Required action: Exactly repeat all the records below, omitting the images they hold.

[Stored data entries]
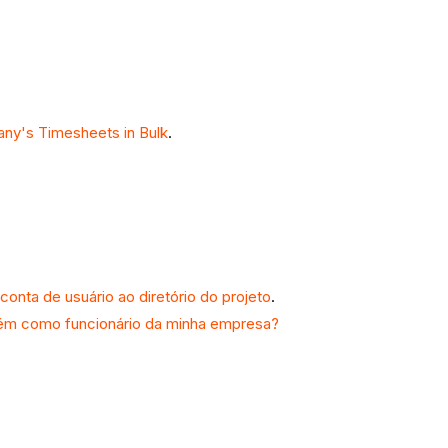
ny's Timesheets in Bulk
.
conta de usuário ao diretório do projeto
.
ém como funcionário da minha empresa?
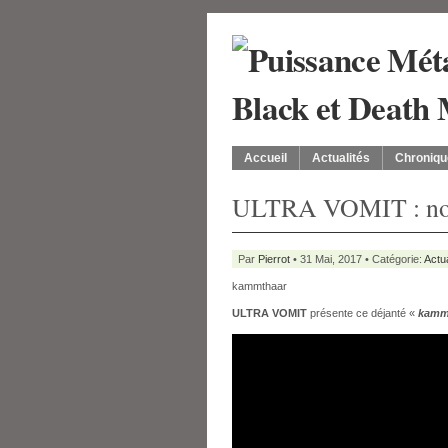
Accueil
Actualités
Chroniqu
ULTRA VOMIT : nou
Par
Pierrot
• 31 Mai, 2017 • Catégorie:
Actua
kammthaar
ULTRA VOMIT
présente ce déjanté «
kamm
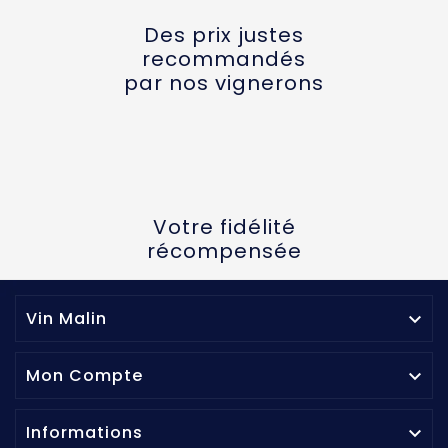
Des prix justes
recommandés
par nos vignerons
Votre fidélité
récompensée
Vin Malin

Mon Compte

Informations


Exercise output:
ny's Timesheets in Bulk
.
conta de usuário ao diretório do projeto
.
ém como funcionário da minha empresa?
Accueil
Actualités
Chroniqu
ULTRA VOMIT : nou
Par
Pierrot
• 31 Mai, 2017 • Catégorie:
Actua
kammthaar
ULTRA VOMIT
présente ce déjanté «
kamm
Des prix justes
recommandés
par nos vignerons
Votre fidélité
récompensée
Vin Malin

Mon Compte

Informations


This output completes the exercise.